Wattie’s wife, Alison Graham, came to meet them at the door. Her broad, lined face lit up at sight of him and she took his hand in her own small rough one and led him into the feminine billow of skirts and aprons.
Surrounded by them, Carey opened the pack, laid out what it contained in the way Daniel had shown him and gave tongue like a London stallman.
‘Ribbons, silks, beads and bracelets, laces, creams, garters and needles, what d’ye lack ladies, come buy.’
They giggled and elbowed each other. Mrs Graham fingered the ribbons and another girl picked up a packet of hairpins.
‘How much for these?’ she asked, and Carey told her.
It was bedlam for a while after that, as Carey told prices, held bargaining sessions over quantities of needles and some perfumed soap direct from Castile, as he insisted, although he knew perfectly well it was boiled up in York, and so did they.
At the end of the hour he had made Daniel a profit of about five shillings, and despite a throbbing head and a dry throat, he was feeling well pleased with himself.
Mrs Graham brought him a goblet of sour wine well watered, which he drank gratefully and then told him to sit down and he’d shortly get better fare than he would downstairs.
‘Unless you want to go and watch the cockfighting?’ said another girl, Jeanie Scott, extremely pregnant and glowing with it.
Carey grinned and decided to risk it. ‘Nay, mistress,’ he said, ‘I laid my bets before I came up.’
‘Don’t you want to see which wins?’
‘I know which cock’ll win,’ said Carey, ‘it’s the one that wasna given beer beforehand to slow him down.’
They all laughed knowingly at that. ‘What’s the news from Carlisle?’ asked Alison Graham.
‘I wasna there but ten days,’ said Carey, ‘I don’t know the doings yet.’
‘Is it right Jock of the Peartree raided the Dodds?’ asked Jeanie Scott.
‘Och, you know he did,’ said another woman impatiently. ‘He was a’ full of it when he came back.’
‘I heard Janet Dodd say her Cousin Willie’s Simon had an arrow in his arm during the raid,’ ventured Carey. ‘And a woman called Margaret lost her bairn with the excitement.’
Jeanie Scott tutted sadly. ‘That would be Margaret Pringle, Clem Pringle’s sister, poor lass. I hope she’s not poorly with it. D’ye know how she fares, cadger?’
Carey shook his head.
‘How’s Young Jock?’ asked another girl, a thin, small pale creature, with a startling head of burnished gold hair. One of her wrists was tightly bandaged.
‘He’s in the jail at Carlisle,’ said Carey cautiously.
‘They havena chained him?’
‘Not that I know.’
Mary seemed on the brink of tears, which surprised Carey. ‘I couldna bear it to lose another brother... Will the Warden hang Young Jock, d’ye think?’

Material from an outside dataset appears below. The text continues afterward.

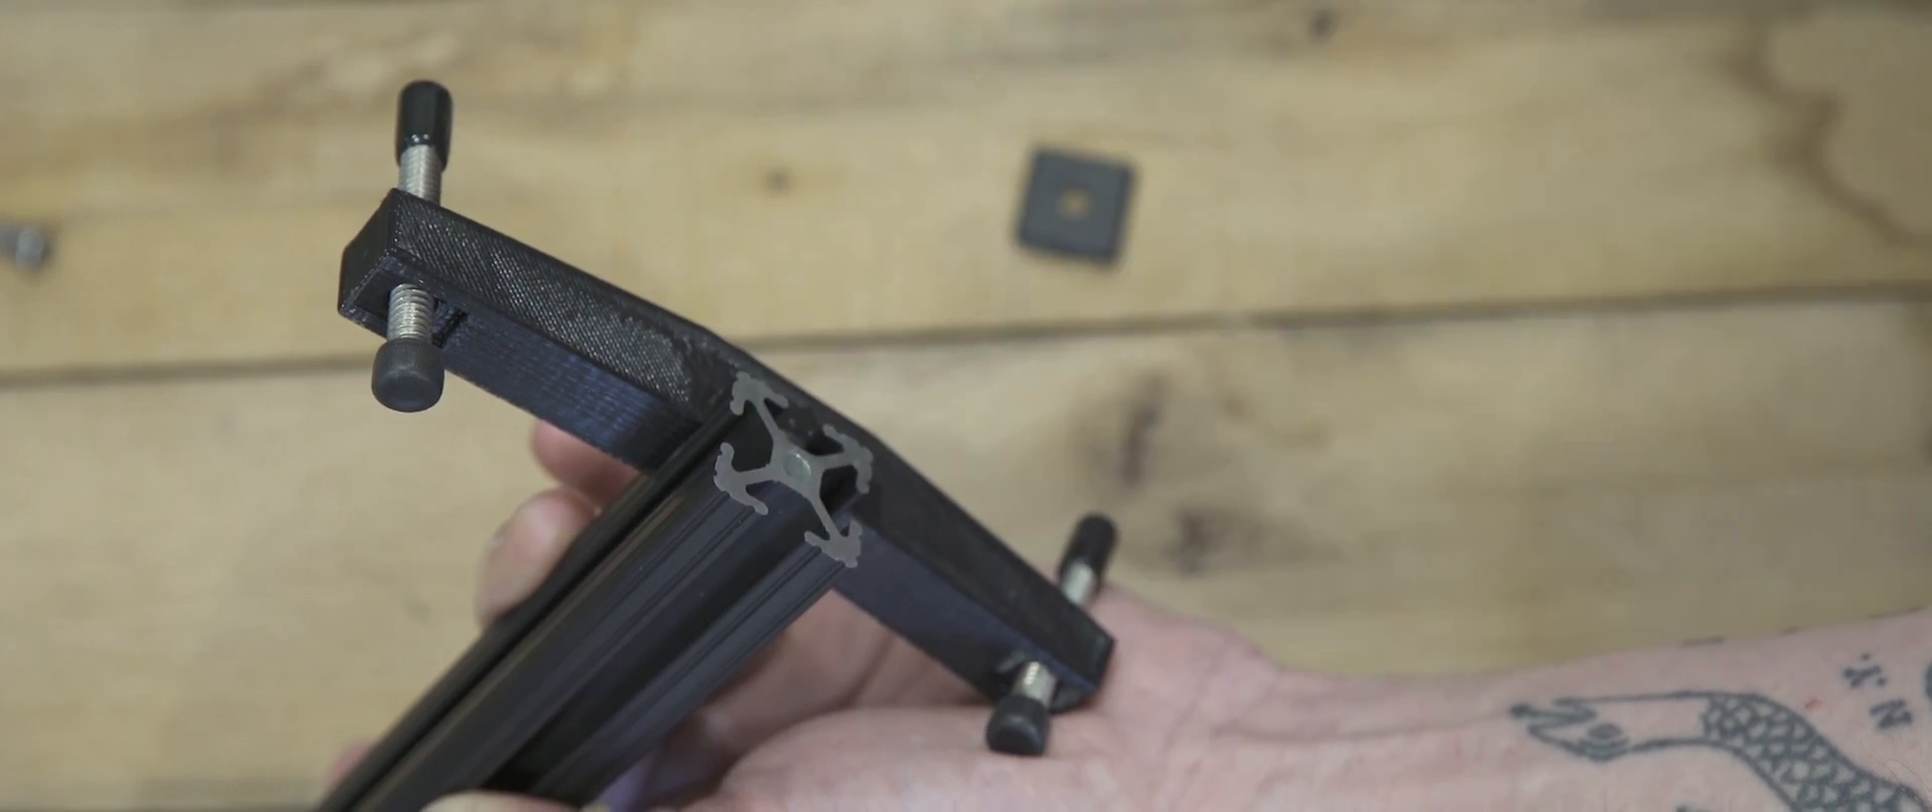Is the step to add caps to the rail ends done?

Carey shrugged. ‘He was caught with the red hand, Mistress, the Deputy could have hanged him on the spot.’
‘Ay, you listen to him,’ said Alison stoutly, ‘and dinna concern yourself; Lowther’ll see him well enough, mark my words, it’s only a matter of waiting.’

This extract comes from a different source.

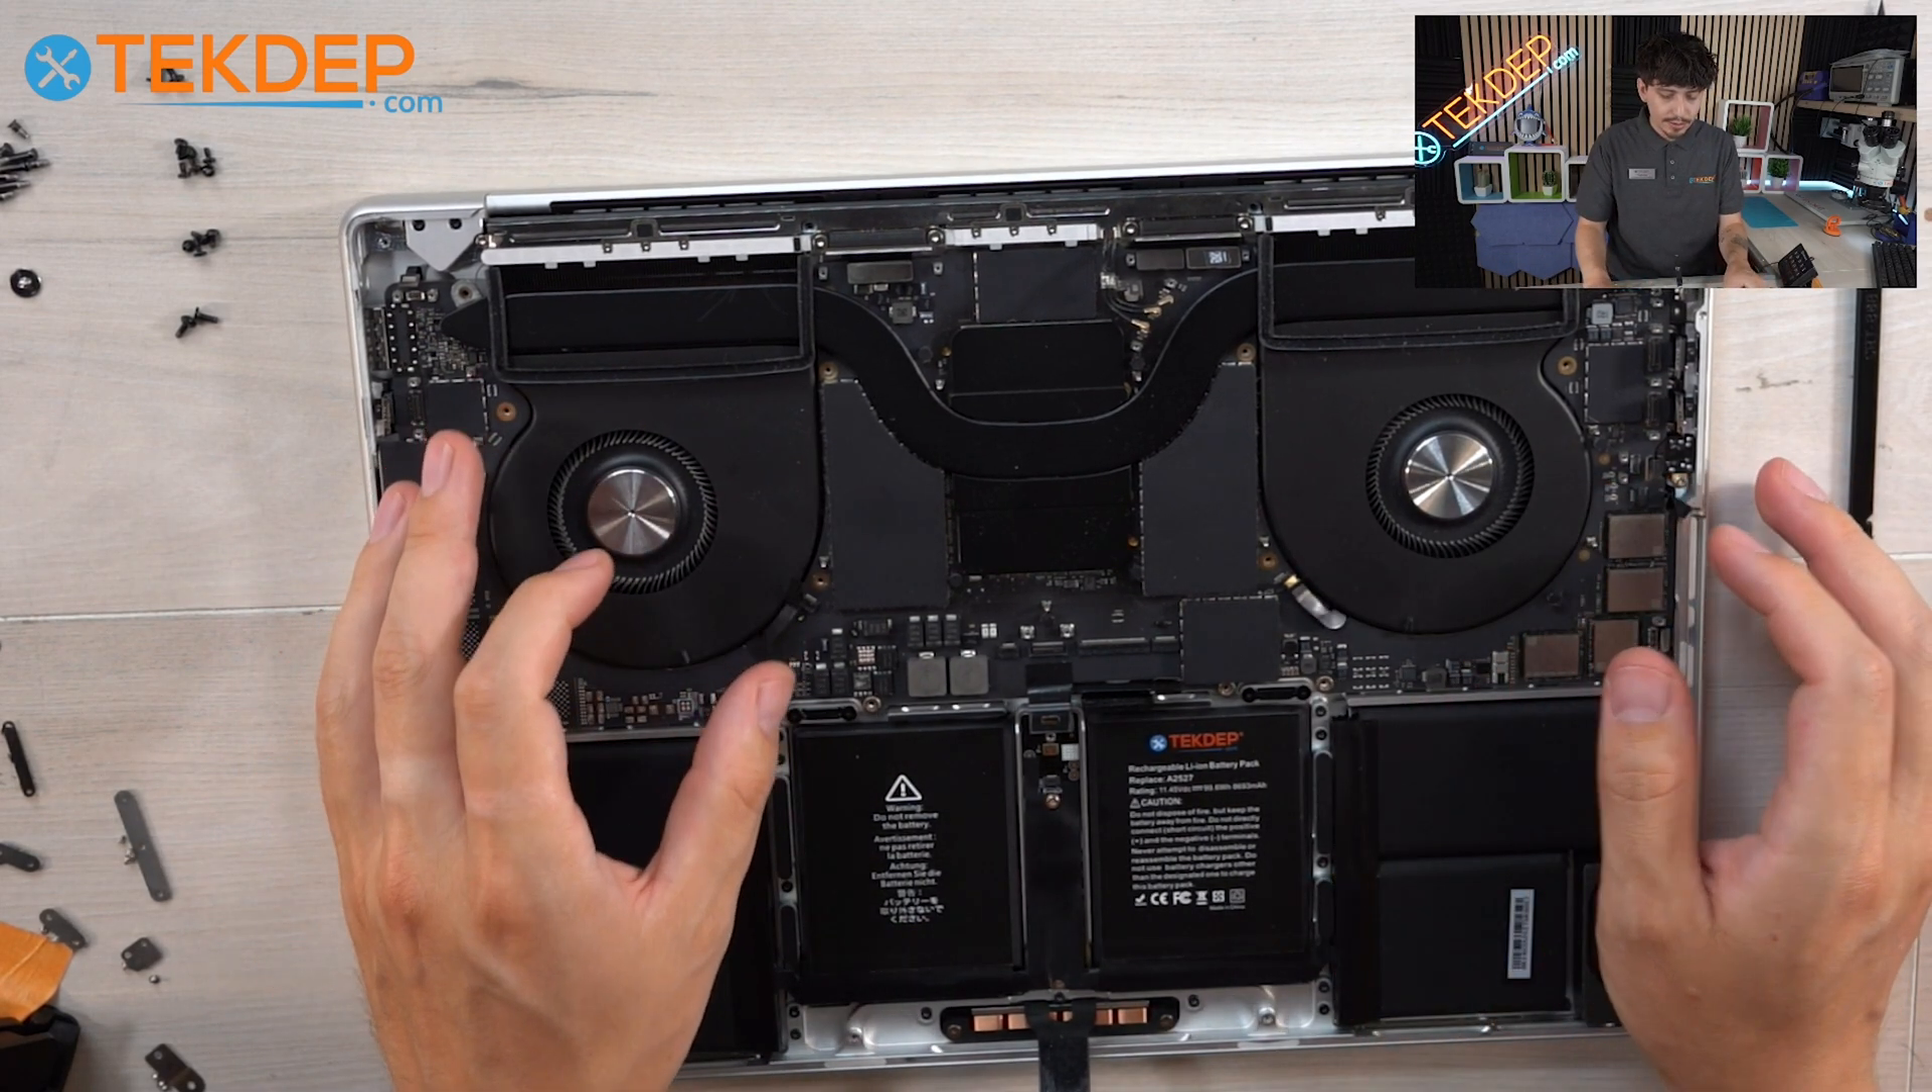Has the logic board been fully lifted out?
No.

‘But after Sweetmilk...’ began Mary, and the tears started trickling down her face. From the red rims round her eyes it looked something she did often.
Alison rolled her eyes. ‘Now Mary, Sweetmilk’s dead and gone and that’s the end of it. He’s with God now and your dad’ll get his revenge once he finds the man that did the killing.’
Mary only cried harder and put her head on Susan’s shoulder.
‘Is she Sweetmilk’s betrothed?’ asked Carey privately of Jeanie Scott, fetching out a hanky from his pack that was edged with lace and handing it to Mary. Service at Court had made it almost a reflex with him, when he saw a woman crying, although naturally what he really wanted to do was to cut and run.
Jeanie didn’t look sympathetic. ‘No, she’s Sweetmilk’s sister and what she’s in such a taking about, I’m sure I dinna ken.’